Nouvelle découverteDe «potentiels contacts» entre Homo sapiens et Néandertaliens
Un os d’Homo sapiens trouvé dans une grotte de Néandertaliens en France, ce qui remet en question le scénario prévalent jusqu’alors où un groupe aurait remplacé l’autre.

Image d’illustration représentant des scientifiques travaillant sur le site d'Abric Romani à Capellades, en Espagne.
Des scientifiques ont identifié l’os d’un bébé Homo sapiens dans une grotte en France qu’ils pensaient occupée uniquement par des Néandertaliens, il y a plus de 40’000 ans, jetant un nouveau regard sur les relations entre les premiers hommes modernes d’Europe occidentale et nos anciens cousins disparus.

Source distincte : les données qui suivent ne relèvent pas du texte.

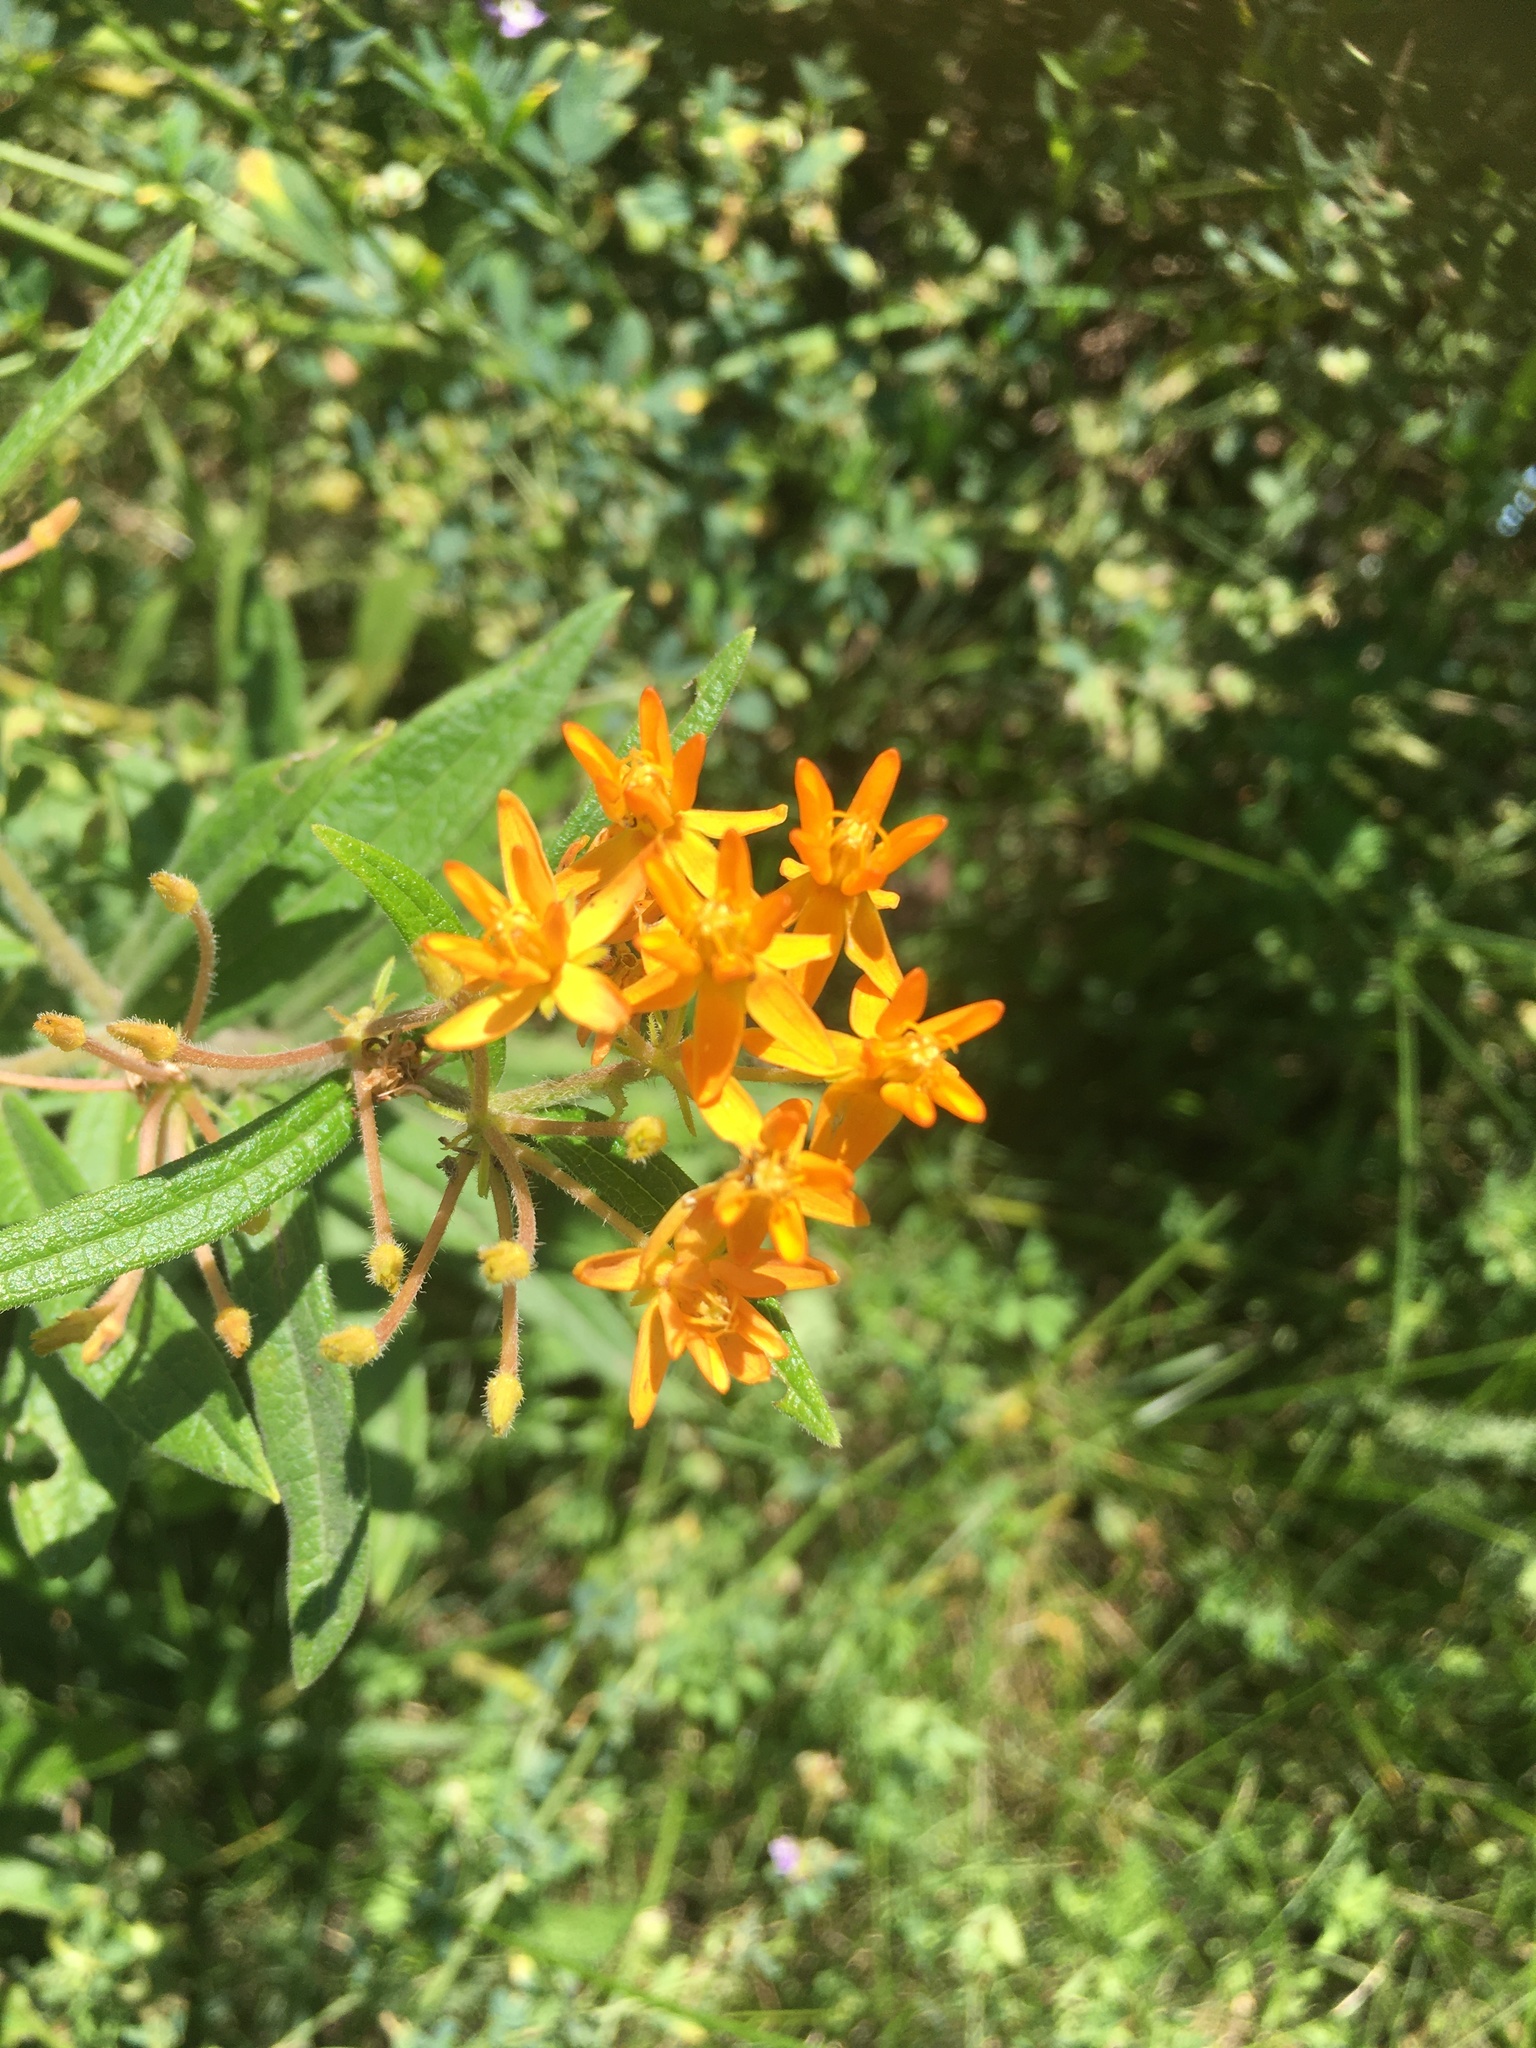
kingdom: Plantae
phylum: Tracheophyta
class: Magnoliopsida
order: Gentianales
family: Apocynaceae
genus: Asclepias
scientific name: Asclepias tuberosa
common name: Butterfly milkweed
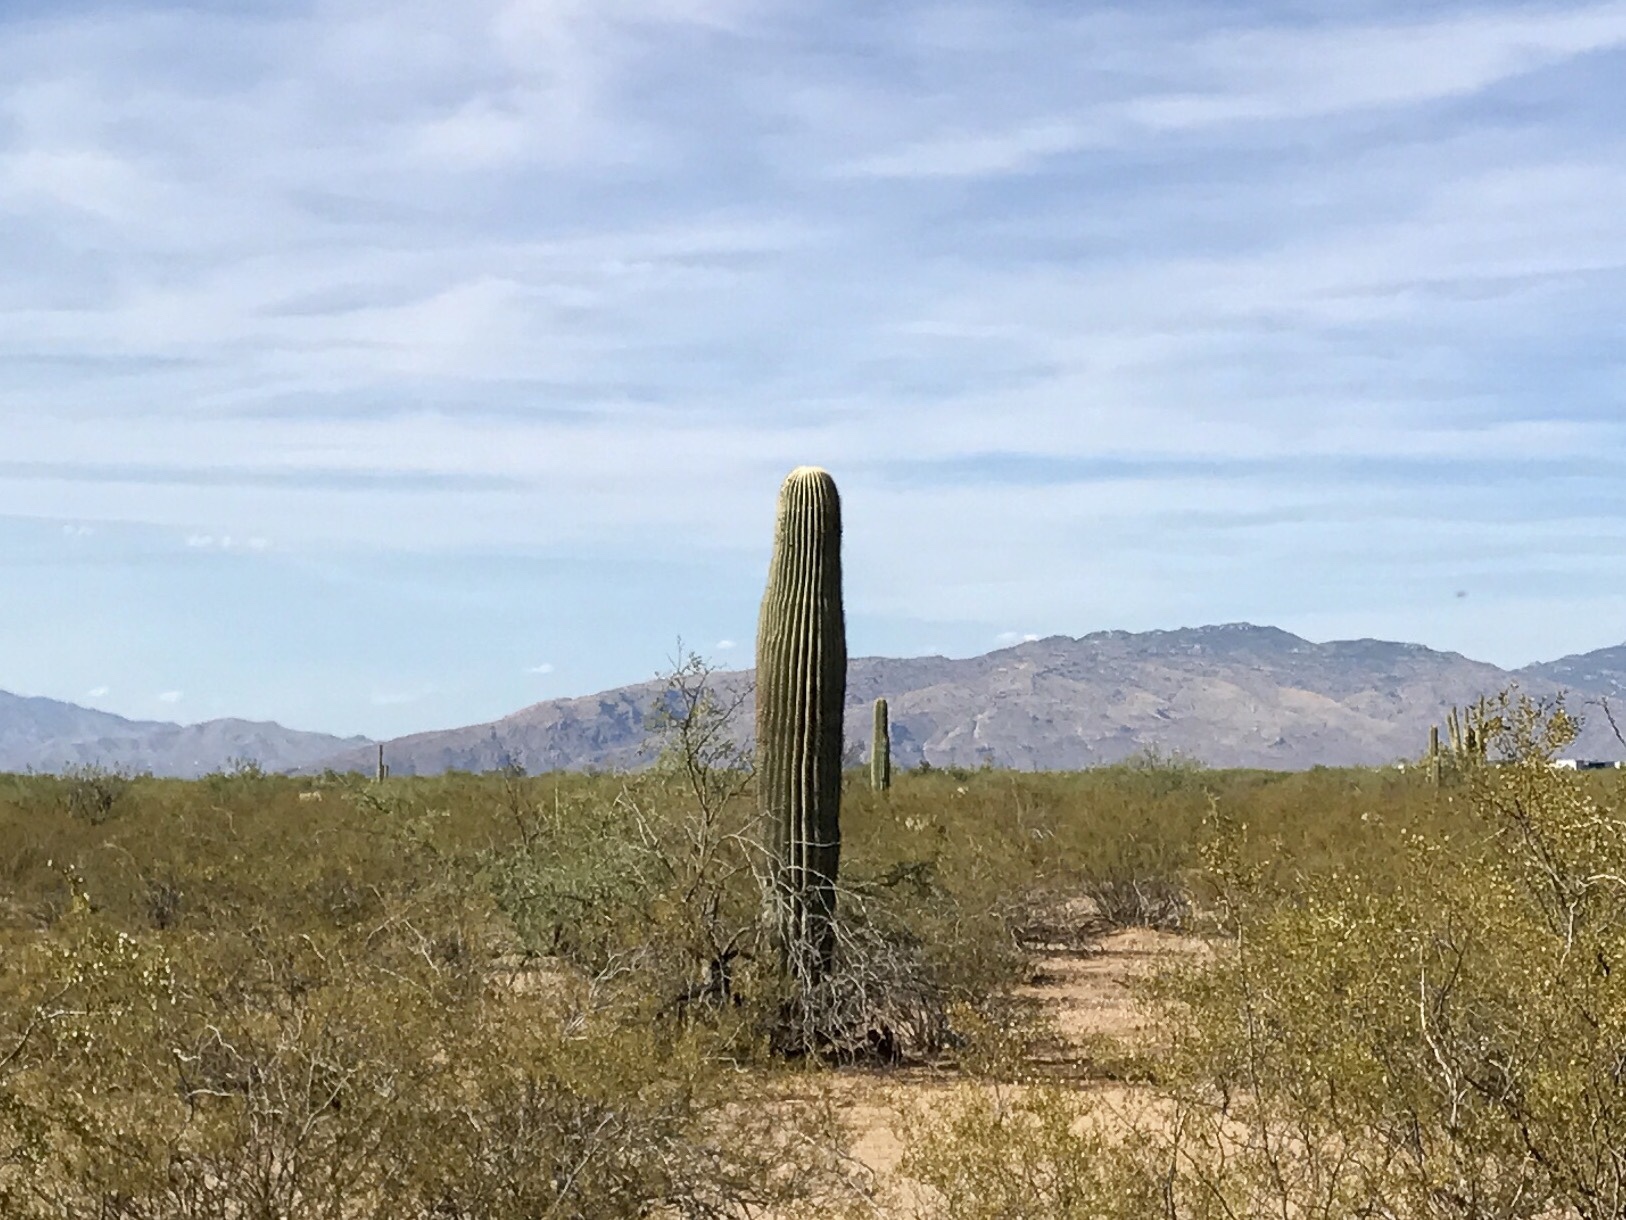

«J’ai tout de suite vu que ça n’était pas un bébé néandertalien»
La découverte a été une surprise pour le paléoanthropologue Bruno Maureille, directeur de recherche au Centre national de la recherche scientifique (CNRS), qui a piloté une étude parue récemment dans la revue Nature Scientific Reports. Ce spécialiste des Néandertaliens travaillait à l’inventaire de fossiles humains excavés entre 1949 et 1963 en Bourgogne, dans la grotte du Renne, à Arcy-sur-Cure (Yonne).
Le site avait livré une riche collection d’outils et de restes humains attribués aux Néandertaliens, associée à la tradition artisanale dite du Châtelperronien (entre environ 45’000 et 41’000 ans avant notre ère). En passant en revue les 64 fossiles, conservés au Musée national de la préhistoire des Eyzies en Dorgogne, Bruno Maureille est tombé sur un os pas comme les autres: celui du bassin supérieur d’un nouveau-né, un ilion (fragment de hanche) de la taille d’une pièce de deux euros. La différence morphologique lui a sauté aux yeux: «J’ai tout de suite vu que ça n’était pas un bébé néandertalien», raconte-t-il à l’AFP.
Une première qui pose la question de «potentiels contacts»
Une analyse «morphométrique» en 3D du petit os, comparé à deux ilions bien conservés de nouveau-nés néandertaliens, a confirmé qu’il s’agissait d’un humain anatomiquement moderne – bien qu’encore différent de nous. «C’est la première fois qu’on retrouve un humain moderne dans un site châtelperronien», commente Bruno Maureille, qui dirige le laboratoire PACEA, insistant sur le fait que le fameux ilion moderne et les os néandertaliens sont issus de la même couche archéologique.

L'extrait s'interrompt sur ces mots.